■ **AIM OF THE EXERCISE**
Turn the lines of the data below into a JSON list of strings, one string per line, with blank lines left out. Don't include the pictures.

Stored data
▼

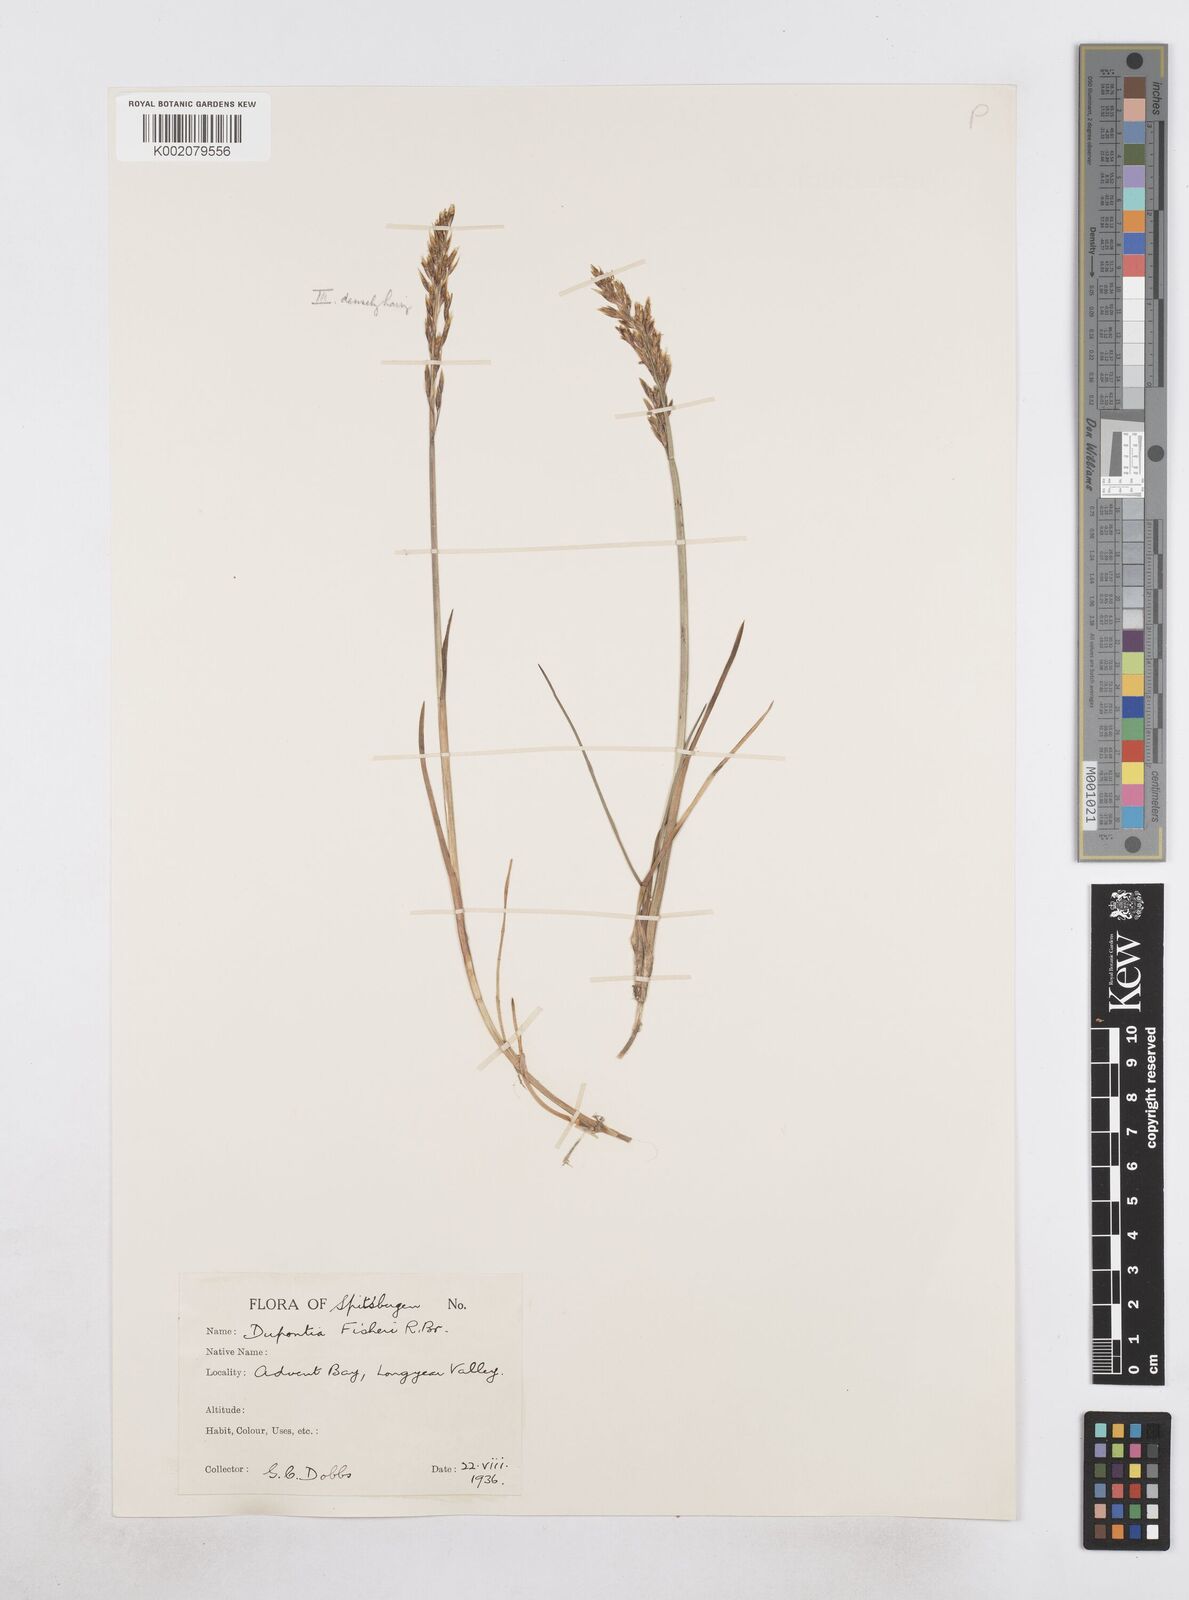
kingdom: Plantae
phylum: Tracheophyta
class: Liliopsida
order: Poales
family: Poaceae
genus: Dupontia
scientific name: Dupontia fisheri
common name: Tundra grass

▲

■ **EXERCISE SOLUTION**
[
  "kingdom: Plantae",
  "phylum: Tracheophyta",
  "class: Liliopsida",
  "order: Poales",
  "family: Poaceae",
  "genus: Dupontia",
  "scientific name: Dupontia fisheri",
  "common name: Tundra grass"
]